You’ve spent much of your career telling the story of Alberta, where you were born and raised. Did you ever find it difficult to achieve the necessary distance (maybe “perspective” is the right word…) from your home province so you could write about it?

I grew up on James Joyce and the idea that he had to leave Dublin to write about Dublin. That was true of James Joyce, who luckily had an iron genius memory that retained every detail. He also wrote letters home asking for tiny data bits that he needed. But there is also something to be gained from staying in the place you write about. I would not have had the many different views of the oil and gas industry that I have had were I to have gone away at any point. The whole thing goes on changing and you need to be here to see how it plays out.

I’ve also aspired to write from Canada’s west, Alberta most specifically, as a way of being a writer. Not the only way of course, but the way I wanted to. To get to know the place by its history, by its landscape, by its cities and towns, by its changing population. I wanted to drill down, I guess.

You write a humour column for Alberta Views Magazine, but your fiction is more wry than humourous. Tell me about the pleasures of being funny.

Up until The Trade was published, I was known (to the extent that I was known at all) as a humorist. My short stories and novels had relied heavily on humour, and I honestly did not imagine myself at the time ever becoming any different as a writer. What I did from about 1990 onward was write about different things, and what those things called for was a much darker kind of story telling. I have greatly enjoyed writing a Wit column for Alberta Views (over fifteen years worth) because it lets that other side speak. There too I sometimes forget to be funny, when the subject is too dark.

You’ve run the Wired Writing Studio at The Banff Centre for many years. What has encountering young writers every fall changed how and when you write?

At The Banff Centre, I have directed the Wired Writing Studio for fifteen years. It’s a contract job, and most of the studio is on-line, so I actually only spend two weeks at Banff each fall. I have very much enjoyed this connection. I am very fond of TBC and proud to be connected to its long history of developing artists of high quality. One of the things that work stimulated me to do was to write a book about the craft of writing (Thing Feigned or Imagined). But on a more continuous basis it keeps me connected to those moments in an artist’s life when the pursuit of the art of writing is most brightly lit, burning with great heat. People sometimes ask why writing is important, but, at Banff, in the studio, no one needs to ask that. It’s a given. That has had a great deal to do with why I go on.

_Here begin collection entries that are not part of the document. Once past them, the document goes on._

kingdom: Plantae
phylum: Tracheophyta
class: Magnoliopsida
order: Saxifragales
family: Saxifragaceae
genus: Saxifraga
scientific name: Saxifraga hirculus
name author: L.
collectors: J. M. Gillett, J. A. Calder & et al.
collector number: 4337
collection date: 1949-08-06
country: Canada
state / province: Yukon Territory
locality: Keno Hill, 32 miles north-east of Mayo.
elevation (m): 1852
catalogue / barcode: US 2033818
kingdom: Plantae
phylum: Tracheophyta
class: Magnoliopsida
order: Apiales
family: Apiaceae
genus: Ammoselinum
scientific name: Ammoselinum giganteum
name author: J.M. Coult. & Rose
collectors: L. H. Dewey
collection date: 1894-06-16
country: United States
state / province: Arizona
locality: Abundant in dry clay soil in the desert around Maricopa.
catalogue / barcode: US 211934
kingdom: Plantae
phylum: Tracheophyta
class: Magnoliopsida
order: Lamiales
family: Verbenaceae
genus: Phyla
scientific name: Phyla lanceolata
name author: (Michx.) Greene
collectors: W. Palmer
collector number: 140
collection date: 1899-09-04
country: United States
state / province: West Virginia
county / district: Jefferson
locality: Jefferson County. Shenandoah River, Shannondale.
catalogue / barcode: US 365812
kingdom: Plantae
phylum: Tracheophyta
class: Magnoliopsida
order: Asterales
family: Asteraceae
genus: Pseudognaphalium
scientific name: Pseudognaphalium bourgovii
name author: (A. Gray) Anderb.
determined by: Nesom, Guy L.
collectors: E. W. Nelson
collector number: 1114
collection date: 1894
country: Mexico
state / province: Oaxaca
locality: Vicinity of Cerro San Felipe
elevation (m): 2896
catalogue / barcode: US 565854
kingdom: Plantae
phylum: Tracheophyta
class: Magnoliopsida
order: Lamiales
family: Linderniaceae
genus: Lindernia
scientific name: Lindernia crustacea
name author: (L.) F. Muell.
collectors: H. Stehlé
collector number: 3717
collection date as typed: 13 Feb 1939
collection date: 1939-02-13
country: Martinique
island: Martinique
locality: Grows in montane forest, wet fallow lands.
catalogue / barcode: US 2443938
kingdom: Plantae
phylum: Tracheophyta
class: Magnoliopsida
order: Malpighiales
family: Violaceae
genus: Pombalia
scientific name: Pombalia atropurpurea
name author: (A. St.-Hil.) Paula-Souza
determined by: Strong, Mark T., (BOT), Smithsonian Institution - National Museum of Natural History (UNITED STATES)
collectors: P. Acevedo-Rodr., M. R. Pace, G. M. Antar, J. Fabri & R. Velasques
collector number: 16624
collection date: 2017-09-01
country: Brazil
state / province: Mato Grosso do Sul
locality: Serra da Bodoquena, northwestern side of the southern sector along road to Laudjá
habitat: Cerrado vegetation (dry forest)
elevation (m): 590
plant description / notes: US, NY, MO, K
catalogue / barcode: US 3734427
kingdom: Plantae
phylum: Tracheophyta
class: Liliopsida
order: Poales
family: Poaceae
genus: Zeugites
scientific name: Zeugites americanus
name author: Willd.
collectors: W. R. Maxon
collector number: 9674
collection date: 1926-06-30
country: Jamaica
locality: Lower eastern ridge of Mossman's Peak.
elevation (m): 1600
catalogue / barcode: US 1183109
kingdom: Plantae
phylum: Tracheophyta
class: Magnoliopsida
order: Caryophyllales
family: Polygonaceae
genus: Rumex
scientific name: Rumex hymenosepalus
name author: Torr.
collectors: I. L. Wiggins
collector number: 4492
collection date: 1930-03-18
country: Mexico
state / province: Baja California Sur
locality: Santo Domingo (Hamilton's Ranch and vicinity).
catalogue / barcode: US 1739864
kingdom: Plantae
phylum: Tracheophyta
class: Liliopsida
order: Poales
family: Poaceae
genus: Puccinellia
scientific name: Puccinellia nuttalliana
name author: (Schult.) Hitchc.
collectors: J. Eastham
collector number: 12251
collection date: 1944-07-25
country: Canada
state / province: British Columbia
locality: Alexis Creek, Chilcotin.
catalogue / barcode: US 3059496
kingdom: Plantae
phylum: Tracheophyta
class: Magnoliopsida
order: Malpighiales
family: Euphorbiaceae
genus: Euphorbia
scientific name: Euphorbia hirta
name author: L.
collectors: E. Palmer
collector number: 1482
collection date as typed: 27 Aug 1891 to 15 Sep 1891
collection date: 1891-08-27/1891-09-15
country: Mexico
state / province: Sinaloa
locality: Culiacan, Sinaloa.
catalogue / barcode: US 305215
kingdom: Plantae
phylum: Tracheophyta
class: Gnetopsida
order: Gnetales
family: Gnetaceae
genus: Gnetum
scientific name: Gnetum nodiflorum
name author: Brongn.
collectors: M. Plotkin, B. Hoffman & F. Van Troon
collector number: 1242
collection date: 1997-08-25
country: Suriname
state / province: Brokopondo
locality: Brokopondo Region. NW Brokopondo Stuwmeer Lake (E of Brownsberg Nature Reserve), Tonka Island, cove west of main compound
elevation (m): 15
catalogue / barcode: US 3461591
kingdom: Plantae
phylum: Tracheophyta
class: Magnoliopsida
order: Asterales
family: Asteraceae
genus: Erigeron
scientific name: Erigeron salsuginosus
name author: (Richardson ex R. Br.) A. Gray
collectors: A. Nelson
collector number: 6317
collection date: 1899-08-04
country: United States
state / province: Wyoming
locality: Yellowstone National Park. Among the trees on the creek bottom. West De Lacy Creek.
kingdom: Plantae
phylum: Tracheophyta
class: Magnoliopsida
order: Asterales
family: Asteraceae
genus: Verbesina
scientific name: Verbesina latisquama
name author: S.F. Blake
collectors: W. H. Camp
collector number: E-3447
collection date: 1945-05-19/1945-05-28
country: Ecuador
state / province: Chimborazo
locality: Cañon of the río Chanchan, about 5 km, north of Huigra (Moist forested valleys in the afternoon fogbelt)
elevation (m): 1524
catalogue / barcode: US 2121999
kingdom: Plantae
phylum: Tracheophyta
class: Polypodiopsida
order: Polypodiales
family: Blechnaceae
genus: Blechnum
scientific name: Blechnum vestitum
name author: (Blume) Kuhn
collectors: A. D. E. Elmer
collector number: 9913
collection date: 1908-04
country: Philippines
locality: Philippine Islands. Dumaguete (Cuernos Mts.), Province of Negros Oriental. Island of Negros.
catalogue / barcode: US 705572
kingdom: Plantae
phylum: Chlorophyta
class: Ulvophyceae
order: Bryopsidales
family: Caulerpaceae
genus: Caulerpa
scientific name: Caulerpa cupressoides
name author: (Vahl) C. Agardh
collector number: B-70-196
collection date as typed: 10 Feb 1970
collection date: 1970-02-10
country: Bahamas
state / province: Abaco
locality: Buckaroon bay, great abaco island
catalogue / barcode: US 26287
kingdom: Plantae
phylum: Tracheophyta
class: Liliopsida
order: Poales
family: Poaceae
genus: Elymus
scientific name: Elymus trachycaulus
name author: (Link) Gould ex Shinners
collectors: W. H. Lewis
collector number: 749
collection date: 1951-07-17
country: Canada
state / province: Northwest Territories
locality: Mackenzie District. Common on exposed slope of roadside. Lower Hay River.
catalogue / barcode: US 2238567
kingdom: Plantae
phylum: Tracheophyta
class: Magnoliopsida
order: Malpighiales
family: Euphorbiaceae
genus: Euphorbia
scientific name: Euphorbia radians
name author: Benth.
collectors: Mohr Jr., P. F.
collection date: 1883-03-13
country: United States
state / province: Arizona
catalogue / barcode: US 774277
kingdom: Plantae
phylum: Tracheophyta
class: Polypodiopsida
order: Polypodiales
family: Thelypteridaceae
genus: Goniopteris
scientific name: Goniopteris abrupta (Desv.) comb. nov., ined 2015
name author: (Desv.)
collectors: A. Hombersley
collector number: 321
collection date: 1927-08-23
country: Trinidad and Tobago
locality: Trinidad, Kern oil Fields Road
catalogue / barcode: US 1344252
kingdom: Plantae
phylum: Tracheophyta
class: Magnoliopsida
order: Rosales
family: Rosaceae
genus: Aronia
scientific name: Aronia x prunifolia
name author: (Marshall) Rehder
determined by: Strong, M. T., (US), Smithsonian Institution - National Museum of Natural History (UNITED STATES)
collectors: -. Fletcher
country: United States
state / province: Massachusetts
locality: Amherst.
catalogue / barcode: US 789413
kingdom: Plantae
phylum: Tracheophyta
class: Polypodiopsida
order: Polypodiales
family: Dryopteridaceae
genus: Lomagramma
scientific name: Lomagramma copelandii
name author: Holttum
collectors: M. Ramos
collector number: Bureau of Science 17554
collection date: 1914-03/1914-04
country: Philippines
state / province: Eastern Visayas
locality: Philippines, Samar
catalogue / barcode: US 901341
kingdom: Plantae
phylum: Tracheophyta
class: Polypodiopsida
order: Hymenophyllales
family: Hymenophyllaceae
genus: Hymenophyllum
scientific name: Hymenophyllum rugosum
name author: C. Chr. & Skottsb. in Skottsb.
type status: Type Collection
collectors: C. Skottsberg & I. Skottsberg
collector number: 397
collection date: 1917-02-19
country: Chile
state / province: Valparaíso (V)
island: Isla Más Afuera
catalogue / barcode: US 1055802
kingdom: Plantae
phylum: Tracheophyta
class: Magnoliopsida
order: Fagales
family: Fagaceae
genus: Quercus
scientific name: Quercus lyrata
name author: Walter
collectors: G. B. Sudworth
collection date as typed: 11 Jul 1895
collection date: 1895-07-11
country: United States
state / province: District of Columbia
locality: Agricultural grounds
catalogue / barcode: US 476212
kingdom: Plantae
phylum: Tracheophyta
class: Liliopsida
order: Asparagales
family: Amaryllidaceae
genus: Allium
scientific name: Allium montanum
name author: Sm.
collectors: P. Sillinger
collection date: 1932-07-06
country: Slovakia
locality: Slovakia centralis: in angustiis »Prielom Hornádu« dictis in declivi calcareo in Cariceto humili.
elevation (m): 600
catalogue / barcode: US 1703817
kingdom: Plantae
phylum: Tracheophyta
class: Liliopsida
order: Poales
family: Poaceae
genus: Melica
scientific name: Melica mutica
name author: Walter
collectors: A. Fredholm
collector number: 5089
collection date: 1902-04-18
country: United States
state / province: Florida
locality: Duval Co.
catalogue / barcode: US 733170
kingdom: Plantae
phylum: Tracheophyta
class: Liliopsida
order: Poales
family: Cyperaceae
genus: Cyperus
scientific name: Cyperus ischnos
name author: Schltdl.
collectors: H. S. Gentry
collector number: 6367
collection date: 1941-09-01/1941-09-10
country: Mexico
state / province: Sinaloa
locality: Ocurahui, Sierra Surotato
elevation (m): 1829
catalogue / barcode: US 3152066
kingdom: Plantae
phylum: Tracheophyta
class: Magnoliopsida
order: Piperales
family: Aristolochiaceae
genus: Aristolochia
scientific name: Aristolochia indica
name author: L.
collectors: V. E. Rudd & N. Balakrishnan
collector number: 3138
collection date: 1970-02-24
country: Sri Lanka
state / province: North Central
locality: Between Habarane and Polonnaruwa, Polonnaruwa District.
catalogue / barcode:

What are you reading right now? What are you writing right now?

I am lying fallow at present, as far as fiction writing is concerned; trying to make sure that the next project is the right project. But I have been reading like mad. One of my projects for 2014 has been to read and reread classics, so I’ve been soaking up much Dostoevsky, Hardy, Bronte, Eliot, Hamsun, Fitzgerald, Faulkner, Borges. Some of the translations of newer Spanish and South American writers are tremendous. There are many Canadian books I’m looking forward to this fall. New books by Caroline Adderson, Margaret Sweatman, Jacqueline Baker, David Adams Richards to name a few.